§ TRECHO SELECIONADO

Ataques dos EUA atingem infraestrutura no Irã e deixam 38 mortos
Bombardeios americanos contra pontes, aeroportos e instalações estratégicas no Irã resultaram em 38 mortes e mais de 400 feridos, desencadeando uma onda de retaliações de Teerã.
Pontos principais
- Ataques aéreos dos EUA atingiram pontes, o aeroporto de Iranshahr, estações ferroviárias e instalações portuárias.
- O Ministério da Saúde do Irã confirmou 38 mortes e mais de 400 feridos, incluindo mulheres e crianças.
- Teerã respondeu com ataques de mísseis e drones contra bases militares americanas na Jordânia, Kuwait e Síria.
- Autoridades iranianas denunciaram danos a áreas residenciais e estações de tratamento de água em Bandar Abbas.
- O Kuwait relatou que ataques iranianos atingiram uma usina de energia e dessalinização, prejudicando sua rede elétrica.
- O Comando Central dos EUA confirmou a operação contra alvos militares, mas não comentou sobre danos a infraestruturas civis.
- O conflito escalou após o colapso de um acordo de paz preliminar firmado em junho.

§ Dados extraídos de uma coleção
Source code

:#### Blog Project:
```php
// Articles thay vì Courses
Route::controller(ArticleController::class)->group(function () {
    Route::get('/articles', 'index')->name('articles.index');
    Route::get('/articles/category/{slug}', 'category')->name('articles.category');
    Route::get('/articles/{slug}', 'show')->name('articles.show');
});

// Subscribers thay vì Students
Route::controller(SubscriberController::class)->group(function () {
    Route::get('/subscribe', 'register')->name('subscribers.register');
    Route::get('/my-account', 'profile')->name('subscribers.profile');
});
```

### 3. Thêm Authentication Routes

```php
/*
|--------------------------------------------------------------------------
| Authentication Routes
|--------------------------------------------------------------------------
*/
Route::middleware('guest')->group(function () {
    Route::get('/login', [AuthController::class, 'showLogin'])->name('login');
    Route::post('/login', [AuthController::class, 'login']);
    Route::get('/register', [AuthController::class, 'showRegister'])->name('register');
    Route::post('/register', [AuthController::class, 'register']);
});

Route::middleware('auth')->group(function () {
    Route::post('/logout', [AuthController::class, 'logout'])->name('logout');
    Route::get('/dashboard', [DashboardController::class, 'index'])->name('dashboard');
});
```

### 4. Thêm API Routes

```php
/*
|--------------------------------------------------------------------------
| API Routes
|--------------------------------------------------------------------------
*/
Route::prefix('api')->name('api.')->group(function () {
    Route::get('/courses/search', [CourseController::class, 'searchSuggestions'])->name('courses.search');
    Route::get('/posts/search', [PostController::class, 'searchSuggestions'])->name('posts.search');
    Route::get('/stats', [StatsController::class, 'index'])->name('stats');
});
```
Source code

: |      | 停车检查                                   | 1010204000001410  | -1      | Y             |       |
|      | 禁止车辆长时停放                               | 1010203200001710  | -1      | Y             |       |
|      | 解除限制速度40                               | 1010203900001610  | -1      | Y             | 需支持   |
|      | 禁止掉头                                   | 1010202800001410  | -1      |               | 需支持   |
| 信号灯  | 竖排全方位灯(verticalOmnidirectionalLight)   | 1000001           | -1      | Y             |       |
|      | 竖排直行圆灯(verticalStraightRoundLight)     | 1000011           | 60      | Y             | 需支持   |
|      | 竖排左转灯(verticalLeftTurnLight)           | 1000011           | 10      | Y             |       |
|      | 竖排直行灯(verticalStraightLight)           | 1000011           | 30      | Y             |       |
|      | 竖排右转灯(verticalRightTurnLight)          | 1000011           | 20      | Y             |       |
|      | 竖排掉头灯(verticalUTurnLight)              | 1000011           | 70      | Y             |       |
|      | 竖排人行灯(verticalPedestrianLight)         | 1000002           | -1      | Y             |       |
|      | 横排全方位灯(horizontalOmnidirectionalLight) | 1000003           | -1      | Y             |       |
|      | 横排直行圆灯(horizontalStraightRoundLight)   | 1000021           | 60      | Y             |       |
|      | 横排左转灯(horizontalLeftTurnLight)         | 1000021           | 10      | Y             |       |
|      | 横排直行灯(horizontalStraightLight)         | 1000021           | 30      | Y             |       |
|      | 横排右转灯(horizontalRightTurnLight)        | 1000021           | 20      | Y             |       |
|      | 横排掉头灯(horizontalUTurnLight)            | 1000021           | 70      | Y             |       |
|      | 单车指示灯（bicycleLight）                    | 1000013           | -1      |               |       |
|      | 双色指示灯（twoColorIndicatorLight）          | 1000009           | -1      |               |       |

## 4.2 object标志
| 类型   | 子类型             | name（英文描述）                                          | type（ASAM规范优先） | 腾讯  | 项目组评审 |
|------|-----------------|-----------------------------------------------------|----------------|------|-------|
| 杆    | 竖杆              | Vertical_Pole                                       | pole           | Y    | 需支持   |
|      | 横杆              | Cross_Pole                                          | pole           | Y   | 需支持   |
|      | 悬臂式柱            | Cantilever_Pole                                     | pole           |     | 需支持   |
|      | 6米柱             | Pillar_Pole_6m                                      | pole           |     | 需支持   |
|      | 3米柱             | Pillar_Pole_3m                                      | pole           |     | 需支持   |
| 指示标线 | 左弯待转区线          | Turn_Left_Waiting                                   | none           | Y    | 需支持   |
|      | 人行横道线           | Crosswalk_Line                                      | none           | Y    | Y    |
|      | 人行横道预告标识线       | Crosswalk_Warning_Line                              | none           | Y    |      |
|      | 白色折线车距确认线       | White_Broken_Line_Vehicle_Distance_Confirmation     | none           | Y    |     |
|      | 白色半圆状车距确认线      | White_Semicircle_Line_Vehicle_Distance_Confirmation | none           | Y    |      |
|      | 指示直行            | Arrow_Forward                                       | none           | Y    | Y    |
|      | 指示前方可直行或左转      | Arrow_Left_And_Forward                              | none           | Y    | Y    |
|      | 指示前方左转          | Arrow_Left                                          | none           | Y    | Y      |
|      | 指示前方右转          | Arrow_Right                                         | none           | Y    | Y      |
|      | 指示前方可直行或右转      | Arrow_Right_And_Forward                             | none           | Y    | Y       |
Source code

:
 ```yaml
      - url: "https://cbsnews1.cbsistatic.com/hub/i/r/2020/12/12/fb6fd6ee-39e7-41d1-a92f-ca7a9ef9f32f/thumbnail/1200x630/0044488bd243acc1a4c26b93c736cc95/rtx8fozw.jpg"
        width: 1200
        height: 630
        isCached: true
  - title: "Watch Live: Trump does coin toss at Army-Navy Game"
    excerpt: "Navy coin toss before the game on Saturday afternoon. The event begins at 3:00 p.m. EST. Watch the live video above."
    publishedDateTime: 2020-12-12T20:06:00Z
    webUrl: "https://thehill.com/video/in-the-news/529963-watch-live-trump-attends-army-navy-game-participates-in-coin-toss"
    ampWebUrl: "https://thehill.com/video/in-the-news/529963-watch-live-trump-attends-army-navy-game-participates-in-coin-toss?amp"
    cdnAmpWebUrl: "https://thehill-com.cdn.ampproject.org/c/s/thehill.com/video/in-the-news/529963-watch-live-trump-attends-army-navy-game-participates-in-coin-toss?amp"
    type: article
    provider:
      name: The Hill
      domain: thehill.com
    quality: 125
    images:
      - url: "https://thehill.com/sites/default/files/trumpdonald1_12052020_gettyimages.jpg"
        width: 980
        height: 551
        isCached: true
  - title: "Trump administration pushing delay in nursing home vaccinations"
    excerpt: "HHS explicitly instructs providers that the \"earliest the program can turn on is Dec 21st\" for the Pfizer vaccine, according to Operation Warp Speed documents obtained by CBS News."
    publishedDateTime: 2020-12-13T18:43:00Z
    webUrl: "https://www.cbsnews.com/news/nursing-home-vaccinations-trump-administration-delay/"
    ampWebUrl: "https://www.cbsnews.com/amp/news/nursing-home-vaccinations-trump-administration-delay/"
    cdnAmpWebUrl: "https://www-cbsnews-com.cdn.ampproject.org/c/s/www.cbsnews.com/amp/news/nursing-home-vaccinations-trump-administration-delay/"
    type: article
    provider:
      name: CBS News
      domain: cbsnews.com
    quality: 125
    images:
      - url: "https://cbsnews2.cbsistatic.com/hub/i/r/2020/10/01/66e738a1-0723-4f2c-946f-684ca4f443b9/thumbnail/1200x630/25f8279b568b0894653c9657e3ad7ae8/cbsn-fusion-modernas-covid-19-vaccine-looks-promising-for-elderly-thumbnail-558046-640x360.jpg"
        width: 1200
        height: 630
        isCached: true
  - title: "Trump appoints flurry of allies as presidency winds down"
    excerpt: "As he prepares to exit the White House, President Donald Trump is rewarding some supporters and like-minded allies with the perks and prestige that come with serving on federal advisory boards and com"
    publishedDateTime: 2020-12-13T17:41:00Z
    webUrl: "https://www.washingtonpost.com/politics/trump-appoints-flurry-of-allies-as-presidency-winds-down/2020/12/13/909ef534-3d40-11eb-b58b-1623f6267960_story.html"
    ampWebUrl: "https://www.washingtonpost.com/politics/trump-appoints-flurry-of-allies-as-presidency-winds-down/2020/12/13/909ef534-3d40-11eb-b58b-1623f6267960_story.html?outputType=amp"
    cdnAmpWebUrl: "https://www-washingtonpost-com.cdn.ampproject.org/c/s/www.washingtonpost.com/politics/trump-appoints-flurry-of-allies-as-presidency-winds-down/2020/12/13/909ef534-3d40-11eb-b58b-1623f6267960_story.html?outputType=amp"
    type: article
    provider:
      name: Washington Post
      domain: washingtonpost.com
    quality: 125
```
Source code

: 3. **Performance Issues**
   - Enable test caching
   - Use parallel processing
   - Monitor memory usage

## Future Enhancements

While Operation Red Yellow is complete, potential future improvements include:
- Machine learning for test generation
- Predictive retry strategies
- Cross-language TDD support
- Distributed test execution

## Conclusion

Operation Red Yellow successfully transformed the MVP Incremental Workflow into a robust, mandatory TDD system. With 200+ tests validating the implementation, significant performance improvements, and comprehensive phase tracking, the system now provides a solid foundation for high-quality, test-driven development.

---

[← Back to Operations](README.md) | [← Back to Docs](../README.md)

§ CONJUNTO DE TAREFAS
a. Responda, com base no trecho sobre os ataques dos EUA ao Irã:
(i) Quantas mortes o Ministério da Saúde do Irã confirmou?
(ii) Em quais países ficavam as bases militares americanas que Teerã atacou com mísseis e drones?
(iii) Que instalação do Kuwait, segundo o próprio país, foi atingida por ataques iranianos?
b. Prossiga com o trecho sobre os ataques dos EUA ao Irã a partir da última frase apresentada.

§ RESPOSTAS
a.
(i) 38 mortes.
(ii) Na Jordânia, no Kuwait e na Síria.
(iii) Uma usina de energia e dessalinização.

b.
Uma nova onda de ataques aéreos atribuídos aos Estados Unidos atingiu infraestruturas estratégicas em território iraniano, marcando uma escalada significativa no conflito entre as duas nações. Segundo o Ministério da Saúde do Irã, a ofensiva resultou na morte de 38 pessoas e deixou mais de 400 feridos. Entre os alvos atingidos estão pontes, o aeroporto de Iranshahr, estações ferroviárias e instalações portuárias no sul do país. O governo iraniano também denunciou danos a áreas residenciais e a uma estação de tratamento de água em Bandar Abbas, embora o Comando Central dos EUA tenha limitado seu comunicado oficial à confirmação de ataques contra alvos militares, sem mencionar infraestruturas civis.
Em resposta, o Irã lançou uma série de ataques coordenados com mísseis balísticos e drones contra bases militares dos Estados Unidos localizadas na Jordânia, Kuwait e Síria. O governo do Kuwait relatou que a retaliação iraniana atingiu uma usina de energia e dessalinização, comprometendo o fornecimento de eletricidade no país. Esta troca de hostilidades representa o agravamento mais severo das tensões desde o fim de um cessar-fogo, que foi interrompido após o colapso de um acordo de paz preliminar no final de junho.
A intensificação das operações militares reacendeu temores globais sobre a estabilidade no Oriente Médio, especialmente devido à localização dos ataques, que ameaçam rotas vitais para o transporte de petróleo, como o Estreito de Ormuz. A situação permanece instável, com ambos os lados mantendo posições de confronto direto. A administração do presidente Donald Trump, que conduz a atual política externa americana, ainda não se pronunciou oficialmente sobre as acusações de danos a civis ou sobre o impacto das retaliações iranianas em suas bases regionais.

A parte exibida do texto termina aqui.